Preprocessor
This module provides basic functions to process Corpus and extract tokens from documents.
To use preprocessing you should create a corpus:
>>> from orangecontrib.text import Corpus
>>> corpus = Corpus.from_file('book-excerpts')
And create an instance of an arbitrary preprocessor:
>>> from orangecontrib.text import preprocess
>>> p = preprocess.LowercaseTransformer()
>>> corpus = p(corpus)
>>> corpus.tokens[0][:10]
['the', 'house', 'jim', 'says', 'he', 'rum', ';', 'and', 'as', 'he']

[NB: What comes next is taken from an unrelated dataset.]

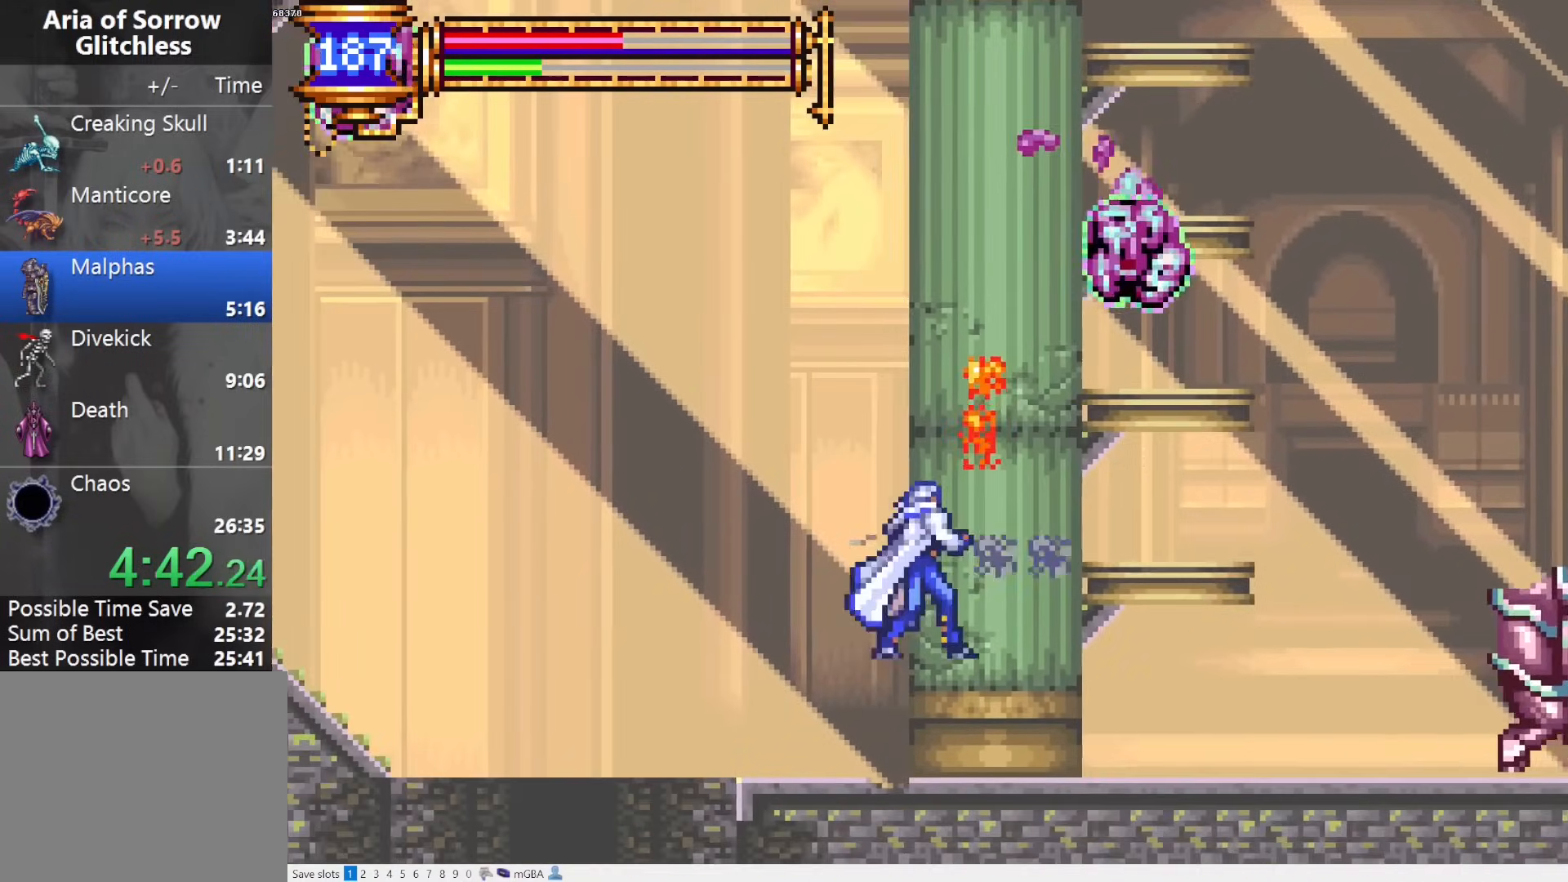
{"buttons": [], "events": [[17, "DPAD_LEFT", "up"], [83, "DPAD_RIGHT", "down"], [133, "L1", "down"], [167, "DPAD_RIGHT", "up"], [267, "L1", "up"]]}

You can also create a PreprocessorList
objects with preprocessors you want:
>>> from orangecontrib.text.preprocess import PreprocessorList
>>> pp_list = [preprocess.LowercaseTransformer(),
... preprocess.WordPunctTokenizer(),
... preprocess.SnowballStemmer(),
... preprocess.StopwordsFilter(),
... preprocess.FrequencyFilter(min_df=.1)]
>>> p = PreprocessorList(pp_list)
Then you can apply you preprocessors to the corpus and access tokens via tokens
attribute:
>>> corpus = Corpus.from_file('book-excerpts')
>>> corpus = p(corpus)
>>> corpus.tokens[0][:10]
['hous', 'say', ';', 'spoke', 'littl', 'one', 'hand', 'wall', 'hurt', '?']
This module defines default_preprocessor
that will be used to extract tokens from a Corpus
if no preprocessing was applied yet:
>>> from orangecontrib.text import Corpus
>>> corpus = Corpus.from_file('deerwester')
>>> corpus.tokens[0]
['human', 'machine', 'interface', 'for', 'lab', 'abc', 'computer', 'applications']